Michael titubeó y luego se encogió de hombros.

– Supongo que será como cualquier otro tratamiento. Todo depende de la voluntad que tenga el paciente de mejorar. Pero… bueno, por lo que yo he visto, a Megan le sobra voluntad.

Thomas se quedó pensando unos instantes; luego levantó la mano, se despidió sin decir palabra y salió del restaurante.

En cuanto se hubo ido, Víctor le preguntó a Michael:

– Bueno… ¿qué te pasa? ¿Qué es lo que estás guardándote?

Michael sacó el sobre que Joe le había dejado con todas las fotografías de presidentes asesinados.

– No es que no me fíe de Thomas, pero quería que tú les echases un vistazo primero, para que así pudiéramos decidir qué vamos a hacer con ellas. Por mi parte estoy indeciso. Quiero decir que éste es un asunto terriblemente serio. No sé si quemar las fotografías y fingir que no las he visto nunca, o guardarlas y utilizarlas como prueba de que John O'Brien no murió accidentalmente, como tampoco murió accidentalmente Abraham Lincoln.

Víctor examinó las fotografías con una expresión serena en el rostro. Al final se quitó las gafas y las plegó.

– Esto puede significar dos cosas: o bien Joe Garboden padecía una paranoia en grado muy avanzado, o bien se trata del descubrimiento más devastador de la historia en los últimos doscientos años.

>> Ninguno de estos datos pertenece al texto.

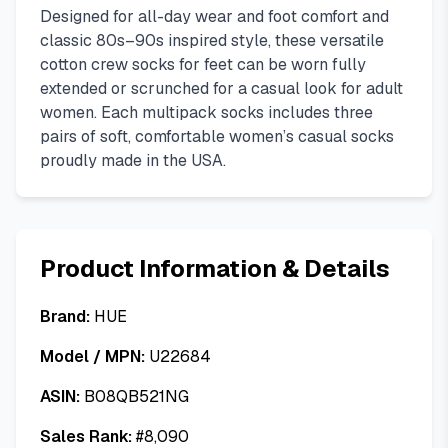
Designed for all-day wear and foot comfort and
classic 80s–90s inspired style, these versatile
cotton crew socks for feet can be worn fully
extended or scrunched for a casual look for adult
women. Each multipack socks includes three
pairs of soft, comfortable women’s casual socks
proudly made in the USA.
Product Information & Details
Brand:
HUE
Model / MPN:
U22684
ASIN:
B08QB521NG
Sales Rank:
#
8,090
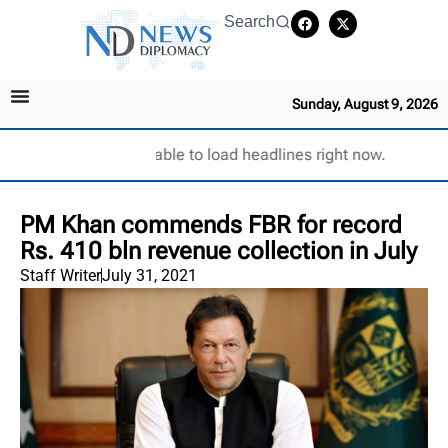
Search
Sunday, August 9, 2026
Unable to load headlines right now.
PM Khan commends FBR for record
Rs. 410 bln revenue collection in July
Staff Writer
July 31, 2021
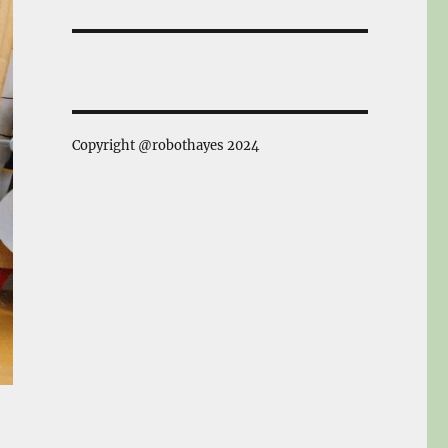
Copyright @robothayes 2024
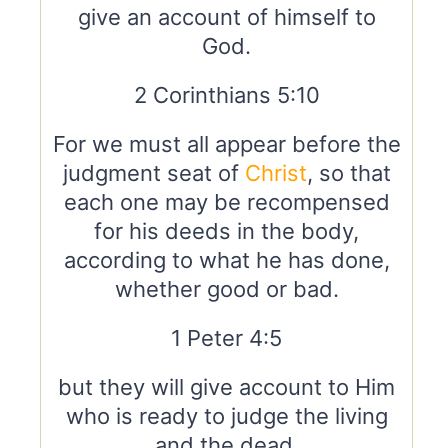
give an account of himself to
God.
2 Corinthians 5:10
For we must all appear before the
judgment seat of
Christ
, so that
each one may be recompensed
for his deeds in the body,
according to what he has done,
whether good or bad.
1 Peter 4:5
but they will give account to Him
who is ready to judge the living
and the dead.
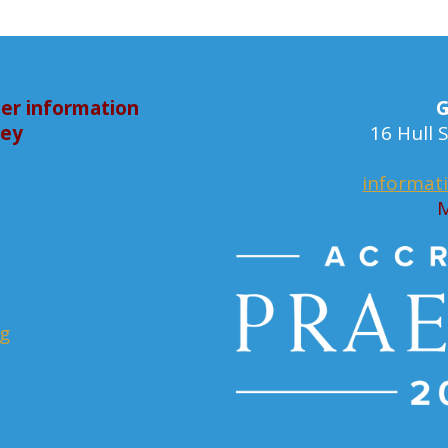
er information
G
bey
16 Hull
informat
M
rg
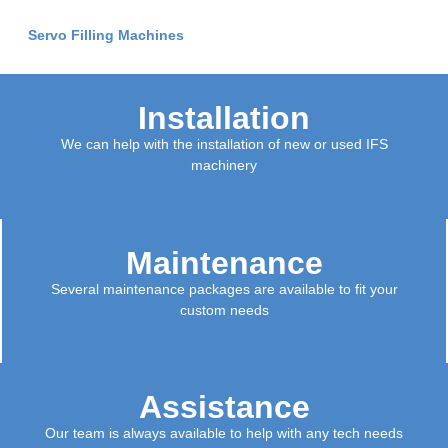
Servo Filling Machines
Installation
We can help with the installation of new or used IFS
machinery
Maintenance
Several maintenance packages are available to fit your
custom needs
Assistance
Our team is always available to help with any tech needs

Michael asintió con semblante fúnebre.

– Ésa es exactamente la impresión que yo tengo. Pero no acabo de decidirme por ninguna de las dos cosas. Me da miedo pensar que Joe estuviera en lo cierto; pero también me da miedo que se equivocase y que yo pueda acabar como él, viendo extrañas conspiraciones por todas partes. ¡Mira esos tres que cruzan la calle juntos! ¡Es una conspiración!